(DIRECTIONS):
Put the lines below into a numbered list with no blank lines. Begin at the line containing "pose: elev=163.7 azim=46.0" and stop after the line containing "Dot at: (296, 163)".

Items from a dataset
* * *

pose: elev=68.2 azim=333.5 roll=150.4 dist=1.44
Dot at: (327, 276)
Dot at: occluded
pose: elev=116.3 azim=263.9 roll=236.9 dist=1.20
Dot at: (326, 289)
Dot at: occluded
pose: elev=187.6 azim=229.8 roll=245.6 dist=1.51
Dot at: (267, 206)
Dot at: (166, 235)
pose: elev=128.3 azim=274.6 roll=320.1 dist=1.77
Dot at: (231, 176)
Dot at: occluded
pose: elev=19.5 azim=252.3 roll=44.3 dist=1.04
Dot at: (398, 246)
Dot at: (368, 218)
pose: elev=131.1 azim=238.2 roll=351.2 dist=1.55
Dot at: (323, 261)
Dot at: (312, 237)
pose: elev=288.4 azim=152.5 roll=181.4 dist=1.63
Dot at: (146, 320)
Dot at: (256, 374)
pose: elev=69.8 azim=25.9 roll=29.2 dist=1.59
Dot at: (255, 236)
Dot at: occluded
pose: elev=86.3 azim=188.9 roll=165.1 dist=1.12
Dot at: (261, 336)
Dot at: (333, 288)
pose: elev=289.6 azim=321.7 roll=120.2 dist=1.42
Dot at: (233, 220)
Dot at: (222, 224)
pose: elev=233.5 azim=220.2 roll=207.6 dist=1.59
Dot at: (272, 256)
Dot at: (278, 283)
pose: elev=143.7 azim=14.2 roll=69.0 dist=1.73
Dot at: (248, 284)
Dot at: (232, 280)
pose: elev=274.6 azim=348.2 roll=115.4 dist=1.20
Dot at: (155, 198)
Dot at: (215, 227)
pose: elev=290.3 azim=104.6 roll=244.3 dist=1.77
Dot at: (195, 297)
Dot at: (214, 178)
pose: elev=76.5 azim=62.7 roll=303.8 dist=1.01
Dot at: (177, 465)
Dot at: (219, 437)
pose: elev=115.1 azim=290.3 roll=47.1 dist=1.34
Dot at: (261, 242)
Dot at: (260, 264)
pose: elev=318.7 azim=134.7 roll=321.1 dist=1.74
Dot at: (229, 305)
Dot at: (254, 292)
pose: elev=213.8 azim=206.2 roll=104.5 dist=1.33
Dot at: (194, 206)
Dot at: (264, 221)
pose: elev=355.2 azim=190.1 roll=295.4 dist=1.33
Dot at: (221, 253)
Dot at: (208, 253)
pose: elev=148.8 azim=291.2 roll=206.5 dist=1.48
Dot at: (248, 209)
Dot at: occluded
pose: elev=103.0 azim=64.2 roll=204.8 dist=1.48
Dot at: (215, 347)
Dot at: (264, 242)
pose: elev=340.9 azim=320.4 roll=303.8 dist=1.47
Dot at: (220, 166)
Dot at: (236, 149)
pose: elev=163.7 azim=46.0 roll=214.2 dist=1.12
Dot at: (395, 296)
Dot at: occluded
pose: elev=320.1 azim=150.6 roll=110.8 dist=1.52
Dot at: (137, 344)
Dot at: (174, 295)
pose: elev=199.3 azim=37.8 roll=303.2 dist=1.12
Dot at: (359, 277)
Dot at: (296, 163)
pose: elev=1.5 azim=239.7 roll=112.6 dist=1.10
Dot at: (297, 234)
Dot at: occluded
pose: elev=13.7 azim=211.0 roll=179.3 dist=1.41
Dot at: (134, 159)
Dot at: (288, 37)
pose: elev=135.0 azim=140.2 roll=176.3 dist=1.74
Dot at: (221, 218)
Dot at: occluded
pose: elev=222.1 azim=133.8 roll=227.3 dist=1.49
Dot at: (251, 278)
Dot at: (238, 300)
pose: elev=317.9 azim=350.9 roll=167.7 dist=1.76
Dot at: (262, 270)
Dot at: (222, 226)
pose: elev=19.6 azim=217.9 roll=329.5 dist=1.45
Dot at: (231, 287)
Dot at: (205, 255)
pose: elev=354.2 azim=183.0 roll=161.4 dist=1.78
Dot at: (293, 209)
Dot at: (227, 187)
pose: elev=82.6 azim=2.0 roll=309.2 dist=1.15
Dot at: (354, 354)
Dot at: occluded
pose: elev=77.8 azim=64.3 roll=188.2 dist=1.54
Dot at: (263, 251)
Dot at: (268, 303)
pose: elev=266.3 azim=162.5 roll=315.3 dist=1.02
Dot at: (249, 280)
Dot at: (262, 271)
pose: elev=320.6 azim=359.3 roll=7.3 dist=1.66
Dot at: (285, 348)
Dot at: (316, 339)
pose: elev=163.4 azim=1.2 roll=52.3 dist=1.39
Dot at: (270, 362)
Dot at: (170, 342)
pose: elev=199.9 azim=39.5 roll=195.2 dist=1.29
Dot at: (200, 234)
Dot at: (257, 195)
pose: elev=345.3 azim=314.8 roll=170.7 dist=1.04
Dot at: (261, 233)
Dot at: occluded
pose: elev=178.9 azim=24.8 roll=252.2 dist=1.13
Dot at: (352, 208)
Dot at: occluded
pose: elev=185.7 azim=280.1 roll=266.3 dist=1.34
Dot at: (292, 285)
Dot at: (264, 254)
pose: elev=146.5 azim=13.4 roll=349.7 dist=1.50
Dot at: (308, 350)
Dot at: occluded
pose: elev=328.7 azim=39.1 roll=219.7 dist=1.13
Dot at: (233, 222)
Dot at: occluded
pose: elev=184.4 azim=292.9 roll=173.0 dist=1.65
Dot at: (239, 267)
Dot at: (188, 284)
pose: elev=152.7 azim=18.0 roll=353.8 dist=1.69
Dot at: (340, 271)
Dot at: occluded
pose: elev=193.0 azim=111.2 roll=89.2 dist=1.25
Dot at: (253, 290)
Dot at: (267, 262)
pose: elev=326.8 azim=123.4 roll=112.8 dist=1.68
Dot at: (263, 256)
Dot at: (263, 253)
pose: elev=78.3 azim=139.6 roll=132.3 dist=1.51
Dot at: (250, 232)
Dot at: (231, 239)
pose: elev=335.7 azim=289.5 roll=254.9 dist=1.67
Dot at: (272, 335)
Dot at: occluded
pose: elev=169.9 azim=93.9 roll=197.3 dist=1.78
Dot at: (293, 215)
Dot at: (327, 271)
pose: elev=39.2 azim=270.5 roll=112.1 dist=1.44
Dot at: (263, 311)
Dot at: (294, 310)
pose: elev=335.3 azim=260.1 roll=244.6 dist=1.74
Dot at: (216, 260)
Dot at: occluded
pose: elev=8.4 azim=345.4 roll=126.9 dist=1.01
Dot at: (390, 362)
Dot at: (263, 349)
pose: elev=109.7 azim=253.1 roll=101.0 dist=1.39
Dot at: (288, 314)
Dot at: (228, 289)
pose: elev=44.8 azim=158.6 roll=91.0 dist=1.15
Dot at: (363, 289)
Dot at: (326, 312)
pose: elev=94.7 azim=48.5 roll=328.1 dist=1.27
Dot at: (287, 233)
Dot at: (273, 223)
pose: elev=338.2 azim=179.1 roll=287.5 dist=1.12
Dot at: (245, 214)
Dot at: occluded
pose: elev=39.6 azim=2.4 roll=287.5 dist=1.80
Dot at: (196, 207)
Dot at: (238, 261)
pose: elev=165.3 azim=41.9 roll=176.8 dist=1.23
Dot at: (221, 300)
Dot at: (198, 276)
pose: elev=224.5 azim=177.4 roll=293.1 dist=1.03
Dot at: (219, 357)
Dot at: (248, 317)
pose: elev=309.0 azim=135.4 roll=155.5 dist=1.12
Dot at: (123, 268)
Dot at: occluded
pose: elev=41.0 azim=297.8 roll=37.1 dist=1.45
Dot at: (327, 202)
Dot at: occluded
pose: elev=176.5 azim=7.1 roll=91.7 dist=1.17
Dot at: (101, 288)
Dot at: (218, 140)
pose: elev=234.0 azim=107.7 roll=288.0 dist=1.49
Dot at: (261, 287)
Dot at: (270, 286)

* * *

(RESULT OF THIS EXERCISE):
1. pose: elev=163.7 azim=46.0 roll=214.2 dist=1.12
2. Dot at: (395, 296)
3. Dot at: occluded
4. pose: elev=320.1 azim=150.6 roll=110.8 dist=1.52
5. Dot at: (137, 344)
6. Dot at: (174, 295)
7. pose: elev=199.3 azim=37.8 roll=303.2 dist=1.12
8. Dot at: (359, 277)
9. Dot at: (296, 163)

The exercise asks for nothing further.